Dans sa déclaration, la conférence:
(1) affirme que l'existence d'une politique régionale européenne forte et au financement assuré est une condition sine qua non pour que l'Union puisse gérer avec succès les élargissements successifs et demande donc que le plafond des perspectives financières soit établi à 1,24% du revenu national brut (RNB), afin que des ressources suffisantes soient disponibles pour les fonds régionaux et structurels. Ceci est indispensable si l'Union veut respecter ses engagements et éviter d'accroître la déception des citoyens vis-à-vis de l'Europe.
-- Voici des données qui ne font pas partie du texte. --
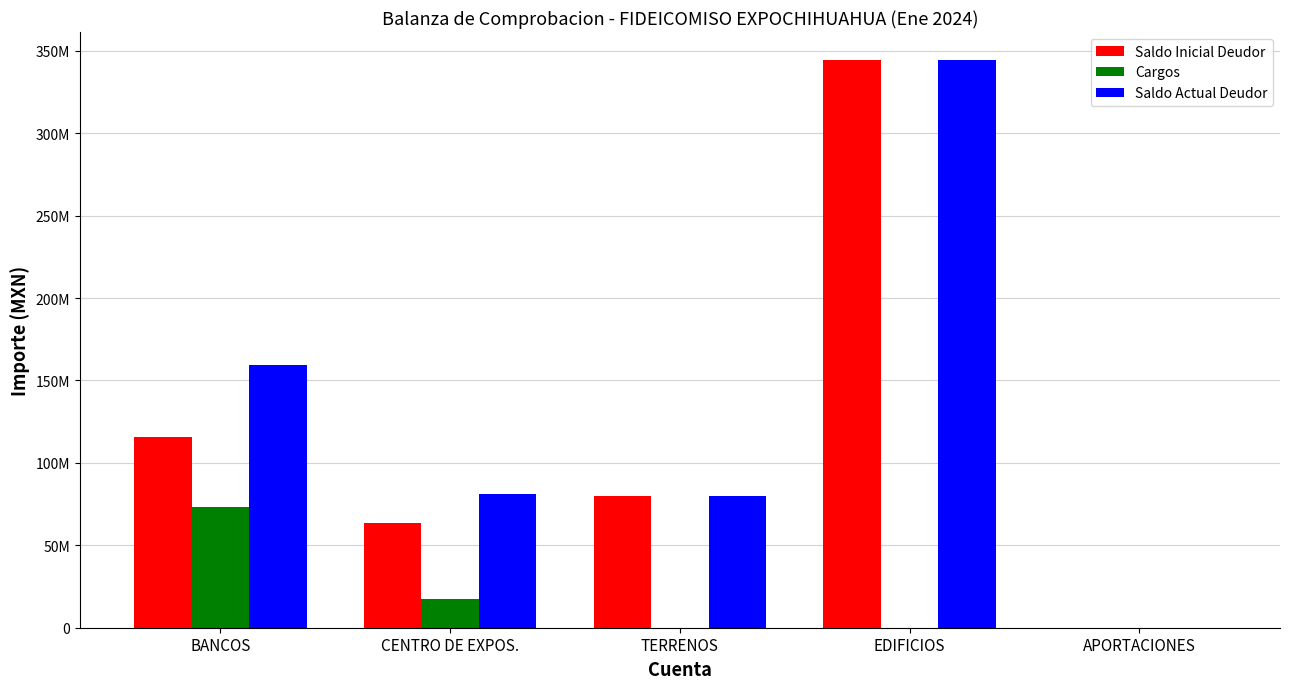

Reading left to right, list all the values displayed in this chart.

Saldo Inicial Deudor: BANCOS=115523683.1	CENTRO DE EXPOS.=63609148.4	TERRENOS=79656413.9	EDIFICIOS=344168664.3	APORTACIONES=6.0
Cargos: BANCOS=73130933.2	CENTRO DE EXPOS.=17531748.9	TERRENOS=0.0	EDIFICIOS=0.0	APORTACIONES=0.0
Saldo Actual Deudor: BANCOS=159117957.8	CENTRO DE EXPOS.=81140897.3	TERRENOS=79656413.9	EDIFICIOS=344168664.3	APORTACIONES=6.0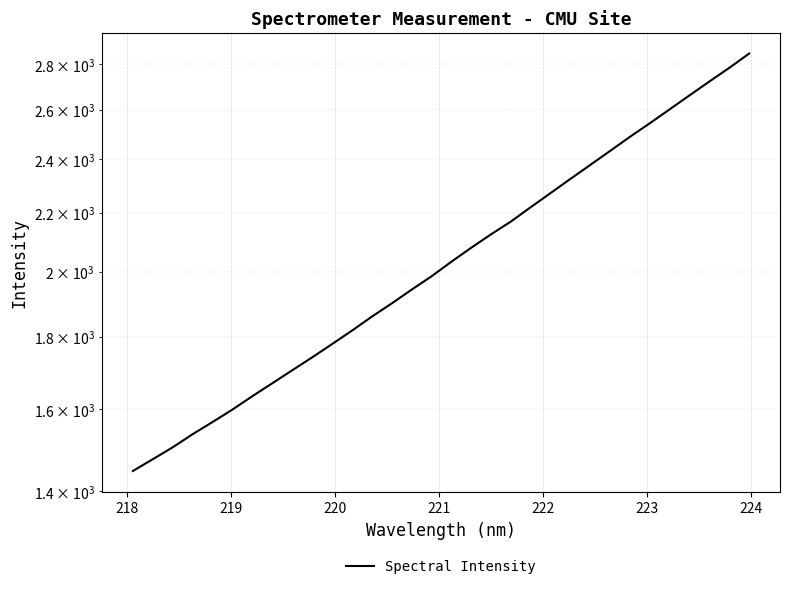

How many data points are less than 2032?

16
Pour cette raison, un taux de 0,41% du RNB de l'UE est le minimum indispensable pour le financement de la politique de cohésion ;
(2) estime que toute réduction du budget porterait atteinte aux fondements même de la politique de cohésion et minerait le principe de solidarité qui constitue un élément essentiel de l'intégration européenne. Il faut répartir le coût financier de la solidarité de manière équitable et proportionnelle entre Etats membres ;
(3) souligne que tout changement au « status quo » de la politique de cohésion doit se faire de manière graduelle, avec des périodes de transition suffisantes pour les territoires qui sont en train de subir l'effet statistique lié à l'élargissement de l'UE ;
(4) demande à la Commission de veiller à ce que les mesures adoptées n'entraînent pas une réduction de la politique de cohésion au bénéfice d'autres politiques et de réaliser que, si ont veut que les dépenses de cohésion contribuent à une croissance durable, la compétitivité ne saurait remplacer la convergence dans les Etats membres ;
(5) insiste sur l'importance cruciale d'améliorer la cohérence de la politique de cohésion par rapport à d'autres politiques sectorielles communautaires afin de valoriser pleinement sa dimension territoriale ;
(6) invite les gouvernements nationaux à réaliser que tout retard du démarrage de la nouvelle période de programmation qui serait dû à une prolongation des négociations sur les perspectives financières « aura pour conséquence des dysfonctionnements financiers et de l'instabilité au sein des collectivités territoriales de l'UE ».
EUROPE reviendra sur les travaux de la conférence.